Can you imagine each person on earth serving the needs of others? Neither can I. Yet, by nature, there are some things that are harder for each of us and require a helping hand.
You may argue that in times of crisis people help people and you would be correct. A fire truck is dispatched to a fire. An ambulance attends the fallen. Storms and earthquakes bring out emergency services. But for the everyday task that quietly brings on a momentary crisis for each of us—backs that can no longer carry the burden—where is the collective? Where is the mule that serves the donkey?
We are more easily convinced to give our treasure to an organization that provides the portions of help; we are less likely to give the time or the talent to our neighbor directly. It is far easier for us to allow someone else to find our neighbor in need rather than to face him ourselves—a paradox between compassion emanating from guilt and indifference that forms from our selfish desires.
The cynic among us invents the concept of quid pro quo, the giving of something in exchange for something else. At first glance it appears a noble idea until we extract its truest meaning, i.e., it exists on the basis of what I can get by serving you, rather than what I can give by serving you. Because you may not have anything to give me—that I can get from you— I may not include you in my charity, stretching the word as far as one can. The prevailing attitude in our culture speaks the underlying truth that if I don’t need you, I will remain indifferent towards you.
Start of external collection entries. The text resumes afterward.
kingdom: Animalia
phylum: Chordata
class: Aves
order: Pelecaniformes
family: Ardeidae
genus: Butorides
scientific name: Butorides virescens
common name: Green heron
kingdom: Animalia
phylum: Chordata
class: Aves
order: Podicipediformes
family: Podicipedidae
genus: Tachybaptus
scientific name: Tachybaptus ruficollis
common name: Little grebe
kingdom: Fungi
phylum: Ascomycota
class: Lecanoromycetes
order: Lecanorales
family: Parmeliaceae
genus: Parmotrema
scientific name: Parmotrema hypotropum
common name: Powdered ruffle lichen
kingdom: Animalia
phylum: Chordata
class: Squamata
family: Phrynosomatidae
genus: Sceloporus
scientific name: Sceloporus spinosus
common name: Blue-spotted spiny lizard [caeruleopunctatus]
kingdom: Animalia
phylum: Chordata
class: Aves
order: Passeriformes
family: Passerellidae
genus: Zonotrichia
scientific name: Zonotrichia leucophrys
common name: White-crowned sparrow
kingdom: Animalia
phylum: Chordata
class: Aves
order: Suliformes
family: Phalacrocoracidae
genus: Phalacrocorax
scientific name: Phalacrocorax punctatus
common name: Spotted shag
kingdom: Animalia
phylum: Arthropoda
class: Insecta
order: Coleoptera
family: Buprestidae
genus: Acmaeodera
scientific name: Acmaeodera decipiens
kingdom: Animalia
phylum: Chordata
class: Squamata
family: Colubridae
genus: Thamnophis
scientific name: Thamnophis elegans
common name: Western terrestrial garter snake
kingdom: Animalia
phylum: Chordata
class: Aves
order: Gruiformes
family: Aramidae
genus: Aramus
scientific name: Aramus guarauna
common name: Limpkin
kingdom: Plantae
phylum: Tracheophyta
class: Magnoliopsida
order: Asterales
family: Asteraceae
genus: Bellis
Passing you on the street is as easy as ignoring the trees and bushes that surround it.
The idea of indifference towards your fellow man until opportunity exists only works so far in the commerce of charity. When personal debts rise or your burdens become too cumbersome, you may find yourself with a hand out seeking a lifeline from strangers who serve the same philosophy. The process creates an economy of love and friendship that becomes stagnant, putrid and inoperative. One hand that does not wash the other ultimately creates a figurative stench in our culture that repulses everyone but surprises no one.
In the Bible, Christ tells us a parable of the servant called to settle accounts and pay his debts to the king, but he begs mercy when it is discovered that he cannot pay. The king forgives the debt with great charity but is later forced to revoke his charity when it is found out that the servant threatens his debtors with prison if they do not pay him what is owed. The economy of charity was halted by the black market of greed.
You may say, as have I, that you have personally responded to friends in need. Thank God for the goodness that prevailed, but this formula maybe flawed for two reasons. Is it possible that we have formed a habit of reactive charity and added a qualifier that it will only be offered to a friend, perhaps only one that you trust? One that will pay us back, remember the favor when the time is right, or who will bring you status or bragging rights for your charitable hand?
Have we not inserted, unwittingly, a quid pro quo into our charitable decision? If not, the world needs more of you. If so, consider a new formula.
The Lord tells us of another similar parable in which a dishonest overseer loses his position and is about to be punished. He very wisely goes to his debtors and forgives all of their debts so that he is welcomed by many friends when he is released from his chains. Our Lord does not rebuke his cleverness, but rather encourages us to consider the strategy of making many friends along our life’s journey, in a more perfect way by not waiting for need to motivate our charity. In effect, he is suggesting to us that the imperfect is the quid pro quo; the perfect is “to bear one another’s burdens.”
How would the new formula be made manifest? Imaginatively, it would be ‘each person on earth serving the needs of others.’ But we do not live in a perfect world. No, in fact, we have jobs to do, responsibilities, families and plates that are full, and, most often, an unyielding, inflexible time schedule. It is understandable. After all, we are the overlords of our own lives and we must protect our wealth from dishonest servants and harsh winters. Yes, we need to protect our futures, but what of today? Can you spare to shoulder a burden today?
There is a reason why the Lord suggests that we live in the moment and leave the past in the past and he warns us to allow the future to take care of itself: The past reminds us of follies not to be repeated and lessons that turn us into cynics. Retribution wars against forgiveness and charity are replaced by suspicions. The future scares us for the thief that hides around the corner. We hold our purses tighter and treat our fellow man as suspects for the crime that might be committed against us. Nervously, we attempt to forecast the duration of our store of goods and find sharing to be too risky.
Ah…. but if we live in the moment, inside the frame of rising and setting suns, there is a certainty that we can easily last for the day. That is the moment when burdens can be exchanged and when fear does not follow us from the past nor worry us in the future. It is this day—this very moment—when our Lord is calling us home and gives us our last chance to demonstrate our ability to partake in love, to show what we can do with it as worthy servants. Just as the Lord rode into Jerusalem on the back of a donkey anticipating our release from the burden of death, we must present our backs to release others from their burdens. He does not want us to look back to see the results or ahead to the benefits. He wants us to lift our neighbor into the air so that they might pull us into heaven—today.